NASA's enormous Artemis "mega moon rocket," the most powerful space rocket ever built, has been cleared for yet another attempt to blast off to the moon on Wednesday (Nov. 16) after surviving 100 mph (161 km/h) gusts from Hurricane Nicole.
The $20 billion Artemis rocket, comprising the 30-story Space Launch System (SLS) and the Orion capsule, is scheduled to take off from Launch Pad 39B at NASA's Kennedy Space Center in Florida at 1:04 a.m. ET on Wednesday.
This will be the fourth time that NASA has tried to launch the rocket. The first two attempts were scrubbed due to a spate of technical issues, including a hydrogen leak and a suspected faulty temperature sensor inside one of the rocket's core stage engines. Then Hurricane Ian, which struck Florida in late September, forced NASA to roll the rocket back to the safety of Kennedy Space Center's Vehicle Assembly building, canceling the third launch.
The fourth launch was threatened by another storm — Hurricane Nicole — but NASA chose to leave the rocket on the launch pad until the gales abated rather than risk missing the current launch window. After a two-day delay and sustaining only superficial damage from the winds, the rocket has been declared fit to fly.
"Right now, there's nothing preventing us from getting to the 16th," Jim Free, NASA's associate administrator for exploration systems development, said at a Nov. 11 news conference. "If we didn't design it to be out there in harsh weather we picked the wrong launch spot."
The Artemis 1 mission is an uncrewed test flight of the spacecraft powering NASA's Artemis moon program, which is set to send humans back to our nearest natural satellite and then hopefully onward to Mars. After the rocket leaves Earth's atmosphere, the spacecraft's boosters, which generate up to 8.8 million pounds (3.9 million kilograms) of thrust, will fall away, and the Orion module will zip 40,000 miles (64,000 kilometers) beyond the moon before swinging back to Earth.
The SLS is the largest NASA rocket since the Apollo program's Saturn V rocket, and is made up of a liquid hydrogen and oxygen core booster with two smaller rocket boosters attached to its sides. For the Artemis 1 flight, the rocket will send the Orion capsule on a six-day, 69 mile-high (111 km) flyby of the moon's surface, during which NASA engineers will gather data on the module's trajectory and the effects of low gravity on the three mannequins on board.

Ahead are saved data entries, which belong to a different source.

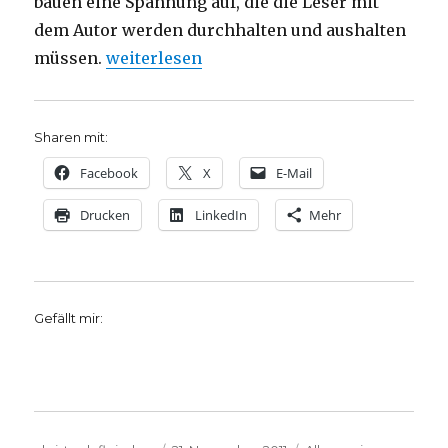
bauen eine Spannung auf, die die Leser mit
dem Autor werden durchhalten und aushalten
„Einspruch. Rezension von Christoph Fleis
müssen.
weiterlesen
Sharen mit:
Facebook
X
E-Mail
Drucken
LinkedIn
Mehr
Gefällt mir:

Then, upon Orion's dramatic return through Earth's atmosphere at 32 times the speed of sound, NASA will put the capsule's ablative heat shield to the test. The extreme air friction and Orion's parachute should safely slow the spacecraft to just 20 mph (32.2 km/h), after which it will plop down in the Pacific Ocean off the coast of Baja California, Mexico.
The Artemis 1 test flight will enable NASA scientists to make vital observations and tweaks before Artemis 2 embarks upon the same journey with a human crew in 2024. Then, in 2025, the Artemis 3 mission will carry the first woman and the first person of color to land on the moon.
"This time we're going not just to touch down [on the moon] and leave after a few hours or a few days — we're going back to learn, to live, to work, to explore, to determine is there water; therefore on the [moon's] south pole that would mean we have rocket fuel, we have a gas station up there," NASA administrator Bill Nelson told BBC Radio 4. "This time we're going to learn how to live in that hostile environment for long periods of time, all with the purpose that we're going to Mars."